Por Sara
Pantoja.
Un juez de
Control vinculó a proceso al sacerdote Francisco Javier Bautista Ávalos por
el delito de homicidio calificado contra Hugo Leonardo Avendaño Chávez, le
impuso prisión preventiva oficiosa en el Reclusorio Oriente y fijó un plazo de
tres meses para el término de la investigación complementaria.
Mientras se
dictaba la orden judicial, decenas de feligreses de la iglesia Cristo Salvador
se manifestaron esta mañana afuera de la sala de oralidad penal número 5 del
Tribunal Superior de Justicia local (TSJ-CDMX), donde se realizó la
continuación de la audiencia, para exigir justicia y la liberación del párroco.
Entre rezos
y cantos, los fieles acusaron que la autoridad difama al religioso y pidieron
revisar las pruebas en su contra.

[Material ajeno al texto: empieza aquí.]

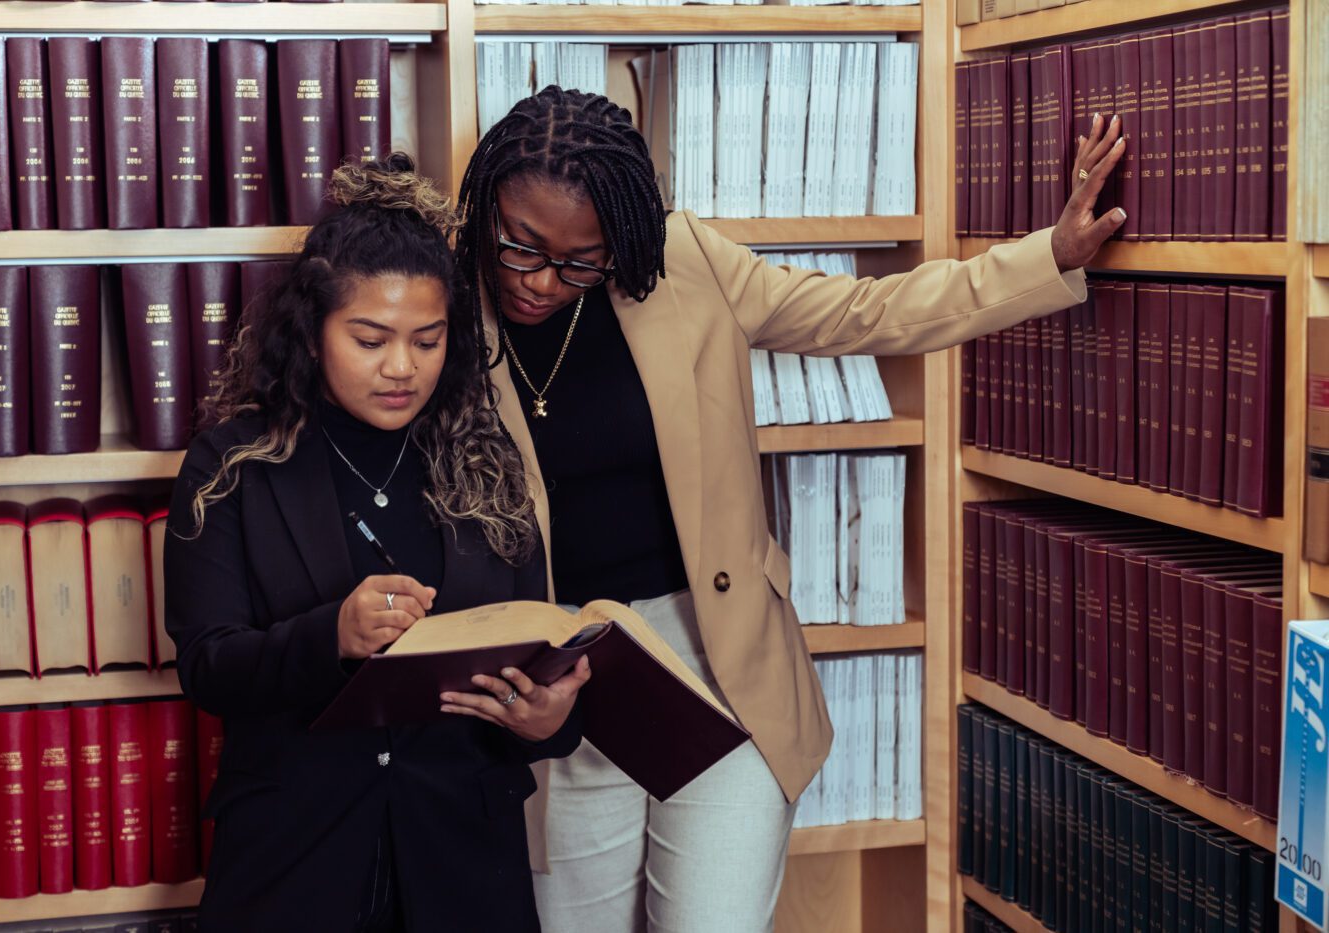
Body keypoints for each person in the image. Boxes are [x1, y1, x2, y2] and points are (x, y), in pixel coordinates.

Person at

Incluso dejaron ver que el sacerdote podría
ser “víctima de una conspiración de la propia Iglesia católica que lo ha dejado
solo”.
Más tarde
el Tribunal emitió una tarjeta informativa en la que anunció que Bautista
Ávalos fue vinculado a proceso como presunto homicida del joven de 29 años,
egresado de la maestría en la Universidad Intercontinental.
La autoridad
añadió que, en continuación de audiencia y dentro de la ampliación del término
constitucional, el impartidor de justicia definió así la situación jurídica del
acusado, a quien le impuso la medida cautelar de prisión preventiva oficiosa,
además de fijar un periodo de tres meses para la conclusión de la investigación
complementaria.
El pasado jueves
20, en la audiencia de cumplimiento de orden de aprehensión, el Ministerio
Público acusó al padre Francisco Javier Bautista Ávalos de causarle la muerte a
Leonardo Avendaño a bordo del vehículo de éste, ejerciéndole compresión en el
cuello, es decir, asfixiándolo, luego de los cual cubrió el cuerpo con una
cobija y una bolsa.
Según la
determinación del juez de Control, el imputado deberá cumplir la medida
cautelar de prisión preventiva oficiosa en el Reclusorio Preventivo Varonil
Oriente.
El
miércoles 19 el sacerdote fue detenido por policías de Investigación. Al día
siguiente autoridades de la Procuraduría General de Justicia local (PGJ-CDMX)
presentaron una línea de tiempo, basada en imágenes grabadas en cámaras del
sistema de videovigilancia C5 y otras particulares.
Las
imágenes demostraron que la noche del martes 11 el auto del joven entró a la
casa del sacerdote y ahí se quedó al menos durante cuatro horas. La madrugada
del miércoles 12, la unidad salió del lugar y se dirigió a un paraje de la colonia
Héroes de 1910 en la alcaldía Tlalpan, donde horas más tarde fue encontrado
abandonado. Dentro estaba el cadáver de la víctima envuelto en una cobija y con
huellas de estrangulamiento.
Antes de que
eso sucediera, Leonardo Avendaño envió un mensaje de texto a un familiar para
avisar que se quedaría a dormir en la casa del párroco. Pocos minutos después,
en otro mensaje, avisó a un amigo que ya había llegado a dicho lugar.
En la
información que presentó la PGJ-CDMX se reveló que una segunda persona habría
participado como cómplice en el homicidio, ya que la madrugada del miércoles 12
llegó otro auto al mismo lugar donde estaba la camioneta de Leonardo Avendaño y
donde fue hallado su cadáver. Pocos minutos después, el segundo vehículo se
retiró del sitio.
Videos no
son suficientes: abogados
En el receso
de la audiencia, los abogados del sacerdote imputado, Jorge Piñuño y Jorge
Cuadra, aseguraron que las pruebas presentadas por el Ministerio Público
ante el juez, es decir, los videos en los que se ve el auto de la víctima
carecen de solidez y claridad y no son determinantes.
“No son
sólidas porque se basan simplemente en un seguimiento vehicular para determinar
quién fue o no responsable de un homicidio”, dijo Cuadra en entrevista con la prensa.
El litigante
agregó que la Fiscalía de Homicidios presentó los videos que muestran el
movimiento del auto del joven la noche previa a su muerte. “No se pueden basar
en videos ni en mensajes de WhatsApp”, reiteró.
Y aclaró que
como abogados defensores presentaron un dictamen pericial “en criminalística
tendiente a desvirtuar lo que la Fiscalía pretende acreditar con esos videos”.
Sin dar
detalles, también comentó que el egresado de la Universidad Intercontinental
tenía problemas en un ámbito ajeno a la parroquia Cristo Salvador.
“También
pudimos ver en la audiencia que se desahogó que la persona que falleció tenía
conflictos con otra persona (..) el teléfono se lo dio el propio padre
Francisco, quedó desahogado que Leonardo lo tenía en la camioneta”, aseveró.